[Collection entries]
((

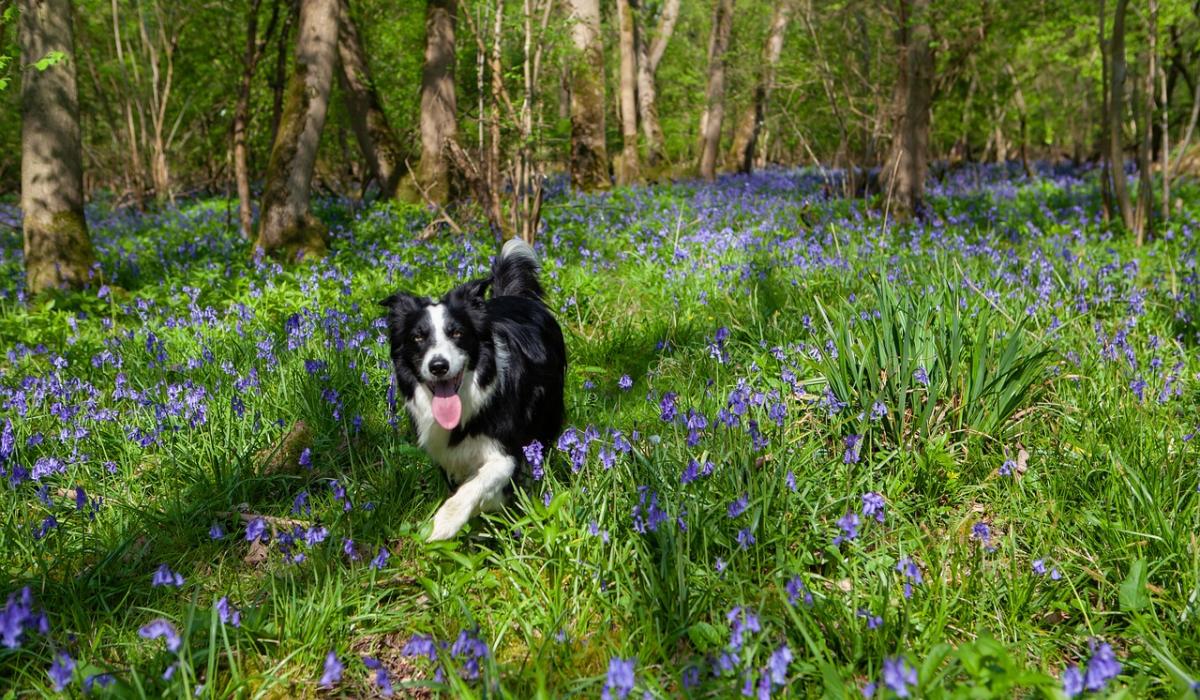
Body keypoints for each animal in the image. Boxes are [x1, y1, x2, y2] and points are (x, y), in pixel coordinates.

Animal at [384, 241, 571, 542]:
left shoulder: (507, 450)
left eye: (457, 333)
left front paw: (445, 522)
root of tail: (514, 296)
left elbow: (478, 483)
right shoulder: (445, 455)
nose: (438, 366)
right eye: (418, 337)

))

* **To do**: For the records above, give every line again exactly and skip the pictures.

* **Result**:
Body keypoints for each animal in the image. Boxes are [x1, y1, x2, y2] and points are (x, y), in pixel coordinates.

Animal at [384, 241, 571, 542]:
left shoulder: (507, 450)
left eye: (457, 333)
left front paw: (445, 522)
root of tail: (514, 296)
left elbow: (478, 483)
right shoulder: (445, 455)
nose: (438, 366)
right eye: (418, 337)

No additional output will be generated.